The appellant also contends that, in any event, the condition not having been complied with, even supposing that it was not a condition precedent but subsequent, the non-compliance thereof is sufficient cause for the revocation of the donation. This is correct. But the period for bringing an action for the revocation of the donation has prescribed. That this action is prescriptible, there is no doubt. There is no legal provision which excludes this class of action from the statute of limitations. And not only this, — the law itself recognizes the prescriptibility of the action for the revocation of a donation, providing a special period of five years for the revocation by the subsequent birth of children (art. 646, Civil Code), and one year for the revocation by reason of ingratitude.

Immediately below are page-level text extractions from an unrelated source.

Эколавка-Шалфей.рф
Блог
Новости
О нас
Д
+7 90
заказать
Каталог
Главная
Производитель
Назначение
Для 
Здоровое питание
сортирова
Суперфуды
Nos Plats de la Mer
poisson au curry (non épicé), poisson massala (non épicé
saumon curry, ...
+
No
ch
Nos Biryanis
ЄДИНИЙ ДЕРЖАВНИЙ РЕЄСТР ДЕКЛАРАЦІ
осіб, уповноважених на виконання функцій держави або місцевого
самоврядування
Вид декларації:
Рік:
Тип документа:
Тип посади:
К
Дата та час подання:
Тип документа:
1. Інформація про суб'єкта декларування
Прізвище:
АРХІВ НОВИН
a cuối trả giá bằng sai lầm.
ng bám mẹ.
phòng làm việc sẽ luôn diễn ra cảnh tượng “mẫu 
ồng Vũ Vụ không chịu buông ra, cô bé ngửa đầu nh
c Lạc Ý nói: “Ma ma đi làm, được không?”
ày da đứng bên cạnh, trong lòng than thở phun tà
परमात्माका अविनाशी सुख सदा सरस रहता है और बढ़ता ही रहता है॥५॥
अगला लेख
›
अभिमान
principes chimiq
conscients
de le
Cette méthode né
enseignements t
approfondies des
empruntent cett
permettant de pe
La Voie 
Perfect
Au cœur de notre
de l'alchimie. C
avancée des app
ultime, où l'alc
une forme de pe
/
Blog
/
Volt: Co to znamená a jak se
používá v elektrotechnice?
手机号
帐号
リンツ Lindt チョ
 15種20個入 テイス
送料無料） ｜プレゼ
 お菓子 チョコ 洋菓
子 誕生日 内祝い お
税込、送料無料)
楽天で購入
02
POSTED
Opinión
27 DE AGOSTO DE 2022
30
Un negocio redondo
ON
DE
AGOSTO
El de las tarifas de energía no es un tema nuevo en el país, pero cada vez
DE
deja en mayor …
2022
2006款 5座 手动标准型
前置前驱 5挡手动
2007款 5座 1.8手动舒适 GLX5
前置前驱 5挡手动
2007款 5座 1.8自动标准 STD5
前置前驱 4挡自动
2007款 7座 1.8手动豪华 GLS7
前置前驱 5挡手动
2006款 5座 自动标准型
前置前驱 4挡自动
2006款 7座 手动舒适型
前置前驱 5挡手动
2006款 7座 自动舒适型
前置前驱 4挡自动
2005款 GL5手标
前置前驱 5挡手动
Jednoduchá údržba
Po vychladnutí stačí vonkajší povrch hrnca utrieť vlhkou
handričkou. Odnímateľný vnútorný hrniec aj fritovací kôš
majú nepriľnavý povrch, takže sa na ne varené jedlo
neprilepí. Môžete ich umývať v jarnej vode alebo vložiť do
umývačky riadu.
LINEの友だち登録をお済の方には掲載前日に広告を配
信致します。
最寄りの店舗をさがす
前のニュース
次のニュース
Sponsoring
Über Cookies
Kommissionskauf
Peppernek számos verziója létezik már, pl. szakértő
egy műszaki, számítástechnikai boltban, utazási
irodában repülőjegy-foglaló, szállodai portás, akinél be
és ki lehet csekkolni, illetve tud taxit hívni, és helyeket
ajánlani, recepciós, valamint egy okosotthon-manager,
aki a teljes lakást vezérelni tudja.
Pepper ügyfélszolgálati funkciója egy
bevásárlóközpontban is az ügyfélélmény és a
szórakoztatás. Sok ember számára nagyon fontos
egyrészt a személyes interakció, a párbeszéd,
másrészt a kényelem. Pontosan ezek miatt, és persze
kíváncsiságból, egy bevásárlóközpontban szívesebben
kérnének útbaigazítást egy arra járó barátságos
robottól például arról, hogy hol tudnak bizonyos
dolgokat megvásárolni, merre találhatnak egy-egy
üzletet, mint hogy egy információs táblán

If no special period is provided for the prescription of the action for revocation for noncompliance of the conditions of the donation (art. 647, Civil Code), it is because in this respect the donation is considered onerous and is governed by the law of contracts and the general rules of prescription. Under the law in force (sec. 43, Code of Civ. Proc.) the period of prescription of this class of action is ten years. The action for the revocation of the donation for this cause arose on April 19, 1911, that is six months after the ratification of the instrument of donation of October 18, 1910. The complaint in this action was presented July 5, 1924, more than ten years after this cause accrued.
By virtue of the foregoing, the judgment appealed from is affirmed, with the costs against the appellant. So ordered.
Street, Villamor, Ostrand, Johns, Romualdez and Villa-Real, JJ., concur.